On the evening of December 15, the Delhi police entered the campus of Jamia Millia Islamia. They vandalised the library and rooms, they beat up students and loosed tear gas shells on them, they detained many people.
Afterwards, the administration claimed that the damage was a consequence of the police chasing“outsiders” – people living in the surrounding locality of Jamia Nagar, who had crashed into our campus that evening after protests against the discriminatory Citizenship Amendment Act came to be marked by violence.
I was on campus that evening – I am a final-year undergraduate student at the department of English at Jamia living in one of the girls’ hostels. I, and others who were there, know that the protesters that evening included students as well as people from surrounding areas.
Not many know that the protests of December 15 had started largely because of police action on December 13. That day, the police had used tear gas on protesting students at the engineering campus. On December 15, the people from the surrounding areas turned up to support the protest of Jamia students, not disrupt it. When the police allegedly came for these outsiders, they took shelter in the campus because they see it as their extended home.
They were not “infiltrators”.
Campus and community
To many of us, the protests of December 15 cut to the heart of what the institution is. To many, it is a microcosm of the dream that we call Hindustan, where everyone is allowed to just be, as Aamir Aziz, one of my fellow students, said.
After December 15, I have noticed a recurring narrative, put forward by the university administration and picked up by the media, where the blame is put on outsiders. But in Jamia, the line between insiders and outsiders is blurred.
Jamia Nagar is Jamia, Jamia is Jamia Nagar. Every second person studying at Jamia either lives with their families in Jamia Nagar or in paying guest houses and rented flats in Jamia.

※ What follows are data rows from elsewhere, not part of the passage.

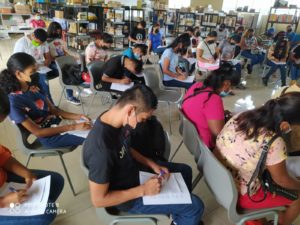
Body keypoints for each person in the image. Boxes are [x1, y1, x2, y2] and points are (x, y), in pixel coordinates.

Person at [83, 85, 204, 225]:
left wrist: (152, 164)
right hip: (129, 197)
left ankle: (179, 215)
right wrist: (143, 190)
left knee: (185, 170)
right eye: (142, 119)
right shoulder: (101, 150)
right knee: (195, 207)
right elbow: (98, 200)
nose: (140, 124)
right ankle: (184, 213)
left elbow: (126, 147)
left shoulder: (113, 119)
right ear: (130, 110)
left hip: (135, 172)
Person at [215, 93, 300, 225]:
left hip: (219, 178)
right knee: (298, 199)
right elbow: (281, 180)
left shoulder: (243, 116)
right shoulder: (274, 142)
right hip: (241, 194)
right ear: (284, 125)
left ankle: (260, 219)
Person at [0, 52, 92, 148]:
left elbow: (54, 110)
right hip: (48, 135)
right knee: (95, 137)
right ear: (19, 74)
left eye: (37, 69)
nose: (36, 73)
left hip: (58, 123)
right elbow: (38, 132)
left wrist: (79, 116)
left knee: (97, 128)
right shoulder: (13, 102)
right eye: (32, 71)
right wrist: (73, 127)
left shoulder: (34, 86)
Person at [0, 89, 64, 225]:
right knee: (47, 211)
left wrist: (26, 173)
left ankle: (27, 217)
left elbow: (3, 157)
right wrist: (4, 202)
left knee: (55, 181)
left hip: (4, 181)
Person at [182, 64, 239, 149]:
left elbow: (199, 109)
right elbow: (218, 135)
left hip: (188, 136)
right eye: (232, 87)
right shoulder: (213, 99)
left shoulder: (197, 85)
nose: (231, 90)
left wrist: (220, 114)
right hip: (204, 146)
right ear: (226, 83)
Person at [13, 28, 54, 103]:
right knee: (43, 83)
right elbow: (16, 61)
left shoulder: (43, 42)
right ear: (33, 36)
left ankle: (49, 103)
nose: (40, 45)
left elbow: (48, 57)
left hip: (40, 67)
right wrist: (31, 68)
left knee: (44, 82)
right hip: (27, 69)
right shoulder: (22, 43)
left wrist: (47, 62)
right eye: (38, 43)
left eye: (42, 43)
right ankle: (50, 104)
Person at [47, 21, 82, 105]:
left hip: (62, 59)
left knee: (78, 65)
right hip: (53, 62)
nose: (58, 32)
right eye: (56, 30)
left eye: (59, 30)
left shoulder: (60, 40)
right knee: (66, 71)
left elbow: (65, 52)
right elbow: (49, 57)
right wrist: (61, 59)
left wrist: (73, 57)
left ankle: (76, 86)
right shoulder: (46, 42)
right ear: (51, 30)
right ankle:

So to say the “outsiders” did the damage is to put the blame on Jamia itself.
The area is home to mixed communities, predominantly Muslim, either working class or employed in clerical jobs. “And yes, Jamia is very close to the locals here,” said Mantasha, a student at Jamia and a local resident. “The people see the attack on students in a way that their children are under attack.”
If you go to Jamia Nagar, you will still find men and women, many of them middle-aged, sitting in protest. They have been joined by people from nearby localities such as Shaheen Bagh, Abul Fazal colony, Ghaffar Manzil Colony and Batla House, the infamous Batla that has always been a favourite scapegoat for claims that it provides shelter to shady Islamic radicals.
The protest is primarily against the police violence on December 15, but also against the “unsecular steps” taken by the Bharatiya Janata Party, Mantasha explained. Many fear that the act, when used in tandem with the planned National Register of Citizens, will be the weapon that allows Muslims to be stripped of their citizehship.
These people have kept up a massive protest over the past 10 days or so, along with students of the university. Can you really identify an insider from an outsider here? You cannot. And you need not.
No outsiders
Admitted, it was people from outside the campus who had set off chaos and not Jamia students. The police justified violence on students claiming that uneducated outsiders had created it. But these people have have been part and parcel of the university’s everyday life.
The point is, they were supposed to have been educated and made aware about the core reasons for the agitation when they came out to protest. They should have been mobilised in a way that would not lead to a riot-like situation. They would have understood the importance of protesting peacefully if they knew how high the stakes were.
When the administration transferred the blame on outsiders, it slid into the narrative of the insiders versus infiltrators that Jamia had been countering in its protests. The administration’s statement cast these so-called outsiders as unwanted, which they have never been in Jamia.
Of cours,e there is a line that has to divide the inside from the outside but we know the people from surrounding areas were out on the streets because Jamia was set on fire by external forces – the police. In the fight to attain freedom from exclusionary forces in the government, let us not end up sowing the seeds of exclusion within ourselves.